别看洞口不大,洞里却宽敞得很,而且洞里有洞,就像大厅里的好几个小单间,十多盏油灯把洞内照得亮亮堂堂,十几个持枪的土匪四下站立。
端坐在一个平台最中间交椅上的人身材微胖,满脸横肉,络腮胡子,阴郁的目光中透着一股寒气。这正是匪首,大当家的马武。
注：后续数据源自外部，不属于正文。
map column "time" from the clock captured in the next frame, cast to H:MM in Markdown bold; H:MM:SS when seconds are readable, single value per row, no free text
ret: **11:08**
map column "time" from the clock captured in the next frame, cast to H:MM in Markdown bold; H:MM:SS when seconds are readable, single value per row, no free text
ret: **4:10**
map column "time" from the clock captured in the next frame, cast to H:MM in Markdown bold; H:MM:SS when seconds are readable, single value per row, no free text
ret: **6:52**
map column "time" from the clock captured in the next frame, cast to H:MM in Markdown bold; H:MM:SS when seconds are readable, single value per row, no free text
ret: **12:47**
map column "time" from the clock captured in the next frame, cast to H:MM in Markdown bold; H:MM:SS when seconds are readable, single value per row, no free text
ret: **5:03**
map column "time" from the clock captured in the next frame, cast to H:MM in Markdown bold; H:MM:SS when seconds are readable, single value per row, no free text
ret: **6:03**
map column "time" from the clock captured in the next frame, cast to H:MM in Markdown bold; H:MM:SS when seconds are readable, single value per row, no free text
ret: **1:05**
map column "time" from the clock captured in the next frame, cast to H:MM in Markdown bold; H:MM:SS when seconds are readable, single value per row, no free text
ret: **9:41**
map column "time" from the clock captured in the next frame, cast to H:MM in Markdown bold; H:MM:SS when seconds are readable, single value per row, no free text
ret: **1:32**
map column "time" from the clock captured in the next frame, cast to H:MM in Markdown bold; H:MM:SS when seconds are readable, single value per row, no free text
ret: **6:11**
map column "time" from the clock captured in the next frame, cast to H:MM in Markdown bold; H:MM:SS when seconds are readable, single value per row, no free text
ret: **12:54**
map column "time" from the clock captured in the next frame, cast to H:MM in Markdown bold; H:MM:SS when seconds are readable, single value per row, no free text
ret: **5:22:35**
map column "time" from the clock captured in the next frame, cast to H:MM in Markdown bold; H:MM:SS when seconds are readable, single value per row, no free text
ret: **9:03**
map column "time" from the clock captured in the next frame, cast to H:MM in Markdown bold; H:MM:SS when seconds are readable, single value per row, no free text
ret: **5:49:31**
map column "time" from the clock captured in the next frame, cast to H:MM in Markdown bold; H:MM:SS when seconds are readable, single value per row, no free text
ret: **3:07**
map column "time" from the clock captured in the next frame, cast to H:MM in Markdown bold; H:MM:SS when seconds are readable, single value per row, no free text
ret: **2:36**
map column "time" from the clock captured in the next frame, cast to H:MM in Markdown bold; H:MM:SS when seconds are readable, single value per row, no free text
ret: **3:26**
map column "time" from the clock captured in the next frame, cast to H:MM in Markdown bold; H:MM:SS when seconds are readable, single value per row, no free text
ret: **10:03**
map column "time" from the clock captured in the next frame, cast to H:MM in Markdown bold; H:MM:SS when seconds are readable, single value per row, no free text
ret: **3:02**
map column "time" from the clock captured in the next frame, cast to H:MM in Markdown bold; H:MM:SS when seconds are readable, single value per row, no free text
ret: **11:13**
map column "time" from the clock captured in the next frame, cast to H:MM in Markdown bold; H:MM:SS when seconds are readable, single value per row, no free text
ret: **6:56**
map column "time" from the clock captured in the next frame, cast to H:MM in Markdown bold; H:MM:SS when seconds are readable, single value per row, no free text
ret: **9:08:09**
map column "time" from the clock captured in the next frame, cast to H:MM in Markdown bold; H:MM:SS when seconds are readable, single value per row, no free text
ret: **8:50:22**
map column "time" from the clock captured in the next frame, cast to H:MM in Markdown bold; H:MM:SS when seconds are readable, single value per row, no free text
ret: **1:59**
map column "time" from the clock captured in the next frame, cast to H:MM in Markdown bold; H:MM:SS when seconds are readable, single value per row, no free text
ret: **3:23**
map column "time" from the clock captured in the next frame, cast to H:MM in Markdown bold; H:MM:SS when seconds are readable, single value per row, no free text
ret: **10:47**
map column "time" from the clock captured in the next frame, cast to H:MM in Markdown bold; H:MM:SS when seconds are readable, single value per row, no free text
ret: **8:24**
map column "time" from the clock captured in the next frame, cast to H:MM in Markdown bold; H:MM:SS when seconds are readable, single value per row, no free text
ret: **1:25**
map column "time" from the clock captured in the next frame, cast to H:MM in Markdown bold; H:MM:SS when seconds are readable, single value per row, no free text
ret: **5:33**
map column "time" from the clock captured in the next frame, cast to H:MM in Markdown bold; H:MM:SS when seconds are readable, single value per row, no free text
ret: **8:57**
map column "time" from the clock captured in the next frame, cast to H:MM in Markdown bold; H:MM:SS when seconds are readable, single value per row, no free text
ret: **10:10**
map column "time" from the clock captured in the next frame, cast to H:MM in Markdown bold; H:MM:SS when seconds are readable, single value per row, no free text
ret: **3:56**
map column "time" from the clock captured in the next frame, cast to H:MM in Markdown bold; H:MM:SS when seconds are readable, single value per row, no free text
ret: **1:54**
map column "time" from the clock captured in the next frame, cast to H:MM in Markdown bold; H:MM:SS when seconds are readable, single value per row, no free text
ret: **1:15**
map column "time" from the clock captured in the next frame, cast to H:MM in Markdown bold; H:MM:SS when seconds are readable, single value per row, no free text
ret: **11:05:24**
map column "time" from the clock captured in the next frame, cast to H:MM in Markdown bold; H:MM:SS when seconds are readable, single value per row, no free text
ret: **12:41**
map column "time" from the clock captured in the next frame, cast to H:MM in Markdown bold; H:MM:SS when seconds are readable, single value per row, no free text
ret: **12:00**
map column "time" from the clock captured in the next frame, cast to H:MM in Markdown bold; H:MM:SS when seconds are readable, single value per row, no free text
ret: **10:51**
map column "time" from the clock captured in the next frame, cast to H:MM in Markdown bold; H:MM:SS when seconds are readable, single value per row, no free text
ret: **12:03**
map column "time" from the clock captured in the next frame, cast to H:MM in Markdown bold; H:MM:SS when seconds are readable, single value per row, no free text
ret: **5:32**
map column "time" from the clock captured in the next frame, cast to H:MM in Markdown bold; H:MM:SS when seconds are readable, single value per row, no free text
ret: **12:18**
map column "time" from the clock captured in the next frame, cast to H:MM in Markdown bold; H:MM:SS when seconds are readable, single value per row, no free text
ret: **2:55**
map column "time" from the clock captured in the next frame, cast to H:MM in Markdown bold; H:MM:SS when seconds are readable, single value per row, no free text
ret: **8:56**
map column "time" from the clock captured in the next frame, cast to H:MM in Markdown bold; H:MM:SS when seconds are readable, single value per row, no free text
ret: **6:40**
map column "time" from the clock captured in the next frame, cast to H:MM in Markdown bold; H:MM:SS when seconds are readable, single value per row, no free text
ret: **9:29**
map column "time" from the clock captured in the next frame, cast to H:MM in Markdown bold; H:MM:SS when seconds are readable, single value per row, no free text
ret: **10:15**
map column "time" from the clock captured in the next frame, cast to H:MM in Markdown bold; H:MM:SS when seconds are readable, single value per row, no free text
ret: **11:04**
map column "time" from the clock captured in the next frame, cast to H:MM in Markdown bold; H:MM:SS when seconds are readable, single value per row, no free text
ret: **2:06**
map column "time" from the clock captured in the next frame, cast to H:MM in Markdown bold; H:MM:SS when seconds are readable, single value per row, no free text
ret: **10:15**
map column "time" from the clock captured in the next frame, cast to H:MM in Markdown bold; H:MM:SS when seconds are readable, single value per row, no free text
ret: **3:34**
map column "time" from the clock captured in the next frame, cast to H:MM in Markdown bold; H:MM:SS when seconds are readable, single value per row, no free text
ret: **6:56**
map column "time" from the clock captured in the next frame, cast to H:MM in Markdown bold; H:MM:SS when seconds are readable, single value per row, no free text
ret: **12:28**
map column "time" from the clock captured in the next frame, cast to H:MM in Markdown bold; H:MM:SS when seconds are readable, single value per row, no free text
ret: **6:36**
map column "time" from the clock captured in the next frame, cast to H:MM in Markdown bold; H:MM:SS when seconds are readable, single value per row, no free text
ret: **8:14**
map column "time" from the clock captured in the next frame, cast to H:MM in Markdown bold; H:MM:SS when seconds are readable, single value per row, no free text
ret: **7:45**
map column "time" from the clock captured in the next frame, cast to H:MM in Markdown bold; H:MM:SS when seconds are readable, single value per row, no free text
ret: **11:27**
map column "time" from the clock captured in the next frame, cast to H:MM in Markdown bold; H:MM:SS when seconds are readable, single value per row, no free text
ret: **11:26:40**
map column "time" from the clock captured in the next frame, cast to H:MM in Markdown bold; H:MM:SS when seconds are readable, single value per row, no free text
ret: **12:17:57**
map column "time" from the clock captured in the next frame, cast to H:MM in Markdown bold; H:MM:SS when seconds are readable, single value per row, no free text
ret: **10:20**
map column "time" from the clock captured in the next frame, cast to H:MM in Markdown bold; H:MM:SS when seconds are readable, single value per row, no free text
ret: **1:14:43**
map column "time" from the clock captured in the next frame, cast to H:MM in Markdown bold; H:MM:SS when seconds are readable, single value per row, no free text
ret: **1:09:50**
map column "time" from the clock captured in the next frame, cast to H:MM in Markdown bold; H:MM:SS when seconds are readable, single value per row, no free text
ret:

看见老杨低着头慢慢走进来,好像心事重重的样子,马武开口便问:
“杨三,怎么光你一个人回来,二当家的呢?你们打进李家屯了吗?”
“他们几个都在外面还没进来,我…我…我们没有拿下李家屯。”
老杨低着头,说话的声音极小,还吞吞吐吐。
“一群废物。”马武面露不悦,接着又问:
“二当家的呢?是不是不好意思进来?让他进来说话。”
“二当家的…二当家的…”老杨稍微撩起眼皮瞅了一眼马武的脸,看到的表情完全是乌云密布,暴风雨即将来临。
“二当家的怎么了?快说。”
马武从椅子上站了起来,急切地问道。
“二当家的中弹身亡了。”
老杨的声音像蚊子哼哼,但马武还是清楚地听到了。
“啊!”
马武一声惊叹,一屁股坐在了椅子上。
正在这时,洞外的几个土匪抬着二当家的尸体慢吞吞地进了洞。
马武‘腾’地一下站起,快步跑上前去,扶住二当家的,万分悲痛。
正在这时,一个年轻漂亮的女人疯了一样,跌跌撞撞地跑了过来,抱住二当家的尸体放声大哭。
正是二当家的夫人。
马武赶紧让人搀着痛不欲生的二当家夫人离开了这儿,去到了旁边一个小洞。
整个山洞里面都是二当家夫人撕心裂肺的哭声。
马武转过头,恶狠狠地瞪着老杨他们这几个人,手慢慢地摸向了腰间。
“二当家的都战死了,你们还有脸活着回来?”
马武咬牙切齿地说完,‘哗啦’一声,拔出腰间的驳壳枪。
老杨这几个人吓得挤作一团,身体止不住地颤抖,铁蛋儿更是感觉有一股温热的液体顺着大腿往下流。
正在这时,一只手搭在了马武持枪的胳膊上,慢慢地把手压了下去。
马武回头一看,是师爷赵明。
“大当家,现在要冷静,不能意气用事,眼下当务之急是尽快攻进李家屯,捉住傅佳·察隆那个老贼。留着这几个家伙,让他们戴罪立功。”
赵明凑在马武耳边轻声说道。
“嗯。”马武把枪别在腰间的皮带上,他本来也不想杀老杨这几个人,赵明的这番话正好给了他台阶下。
“大当家的开恩,饶了你们几个的小命,但死罪饶过,活罪不免,再次攻打李家屯时,就是你们将功折罪的机会,到时候必须奋勇争先,都听见了吗?”
赵明冲着老杨他们一顿训。
“听见了听见了,谢大当家,谢师爷,再打李家屯,小的们一定以死相拼。”
老杨这几个人几乎异口同声。
马武转头又问赵明:
“师爷,你看咱们什么时候再去攻打李家屯?”
“我看今夜就行动,突袭李家屯,打他们个措手不及,捉住老贼傅佳·察隆,拿他的脑袋祭奠二当家的在天之灵。”
赵明眯着三角眼,捋着尖瘦下巴上的山羊胡给马武支招。
“可是李家屯修建的土墙很坚固,强攻很费劲啊!”
马武不无顾虑。
“实在不行,就围困住李家屯,他们只要有人敢出来,咱们就开枪打,反正他们种的庄稼都在土墙外,土墙里只是他们居住的地方,看谁耗得过谁。”
赵明继续献计。
“好!今夜就行动,这次我亲自带人去,非得拿下李家屯,到时候给他来个鸡犬不留。”
马武瞪着眼咬着牙攥着拳,一字一句地说着。